Speaking to the Washington Post on Wednesday, Sanders highlighted one potential reason for unanimous GOP opposition to his resolution: Subservience to former U.S. President Donald Trump, an ally of Bolsonaro who attempted to overturn his loss in 2020—an effort that culminated in the January 6, 2021 attack on the U.S. Capitol.
“I suspect that my Republican colleagues do not want to antagonize Trump,” Sanders said. “That tells us a little bit about the state of democracy in this country and the Republican Party.”
For months, Sanders has been spotlighting the dire warnings of Brazilian civil society and raising the possibility that Bolsonaro will draw from Trump’s playbook if Lula wins in October.
Ahead of the presidential contest, Bolsonaro—handed a megaphone by Facebook and other social media platforms—has been raising unsubstantiated claims of fraud and suggesting that “the army is on our side,” heightening fears of violence and a military coup attempt. The U.S. supported the 1964 military coup in Brazil, but the Biden administration has reportedly warned Bolsonaro against undermining the 2022 presidential election.

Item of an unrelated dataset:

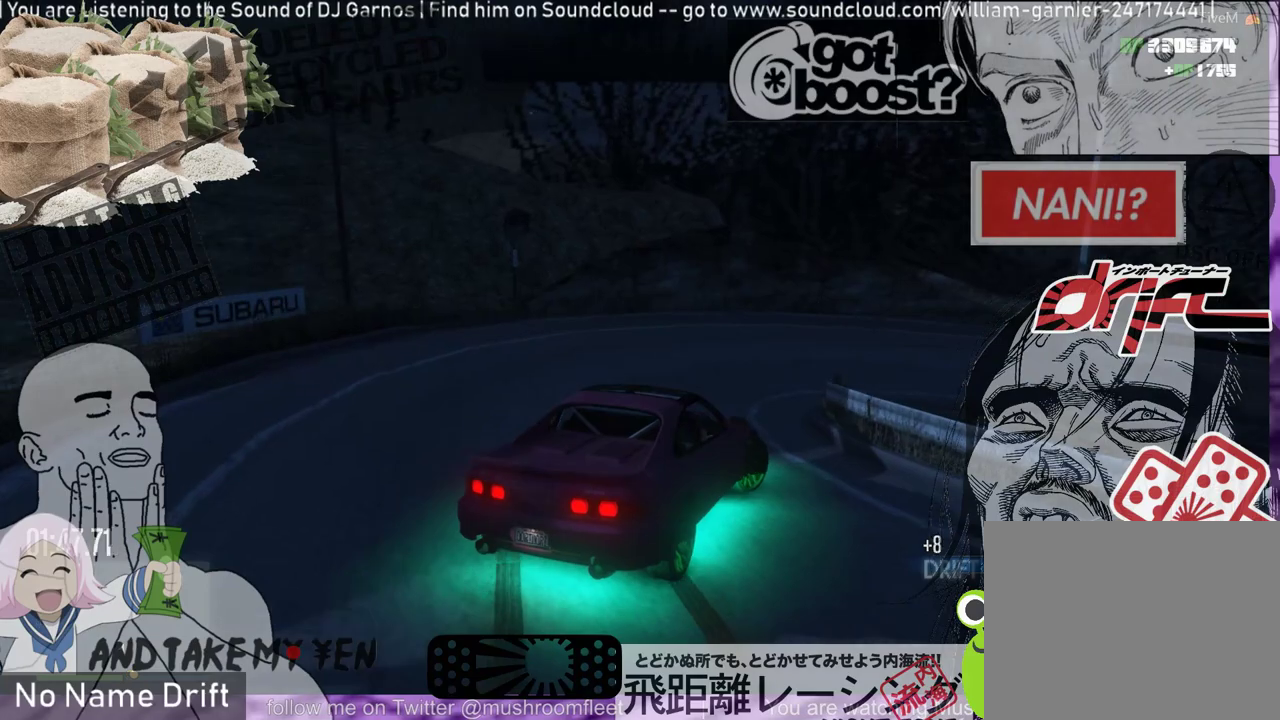
{"buttons": [], "left_stick": "left", "events": [[100, "left_stick", "center"], [333, "left_stick", "left"]]}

As the Financial Times reported earlier this week, Bolsonaro still has support in crucial segments of the Brazilian business community that oppose Lula retaking the presidency and favor the Brazilian incumbent’s corporate-friendly economic record.
“Bolsonaro’s indifference to the razing of the Amazon rainforest may alarm the West,” the Financial Times wrote, “but the country’s powerful soy and beef farmers instead see a champion of their interests.”
In a statement earlier this month upon introducing his resolution, Sanders said it “would be unacceptable for the United States to recognize a government that came to power undemocratically, and it would send a horrific message to the entire world.”
“The United States should make it clear that we support the democratic process,” Sanders added, “and it’s important for the people of Brazil to know we’re on their side, on the side of democracy.”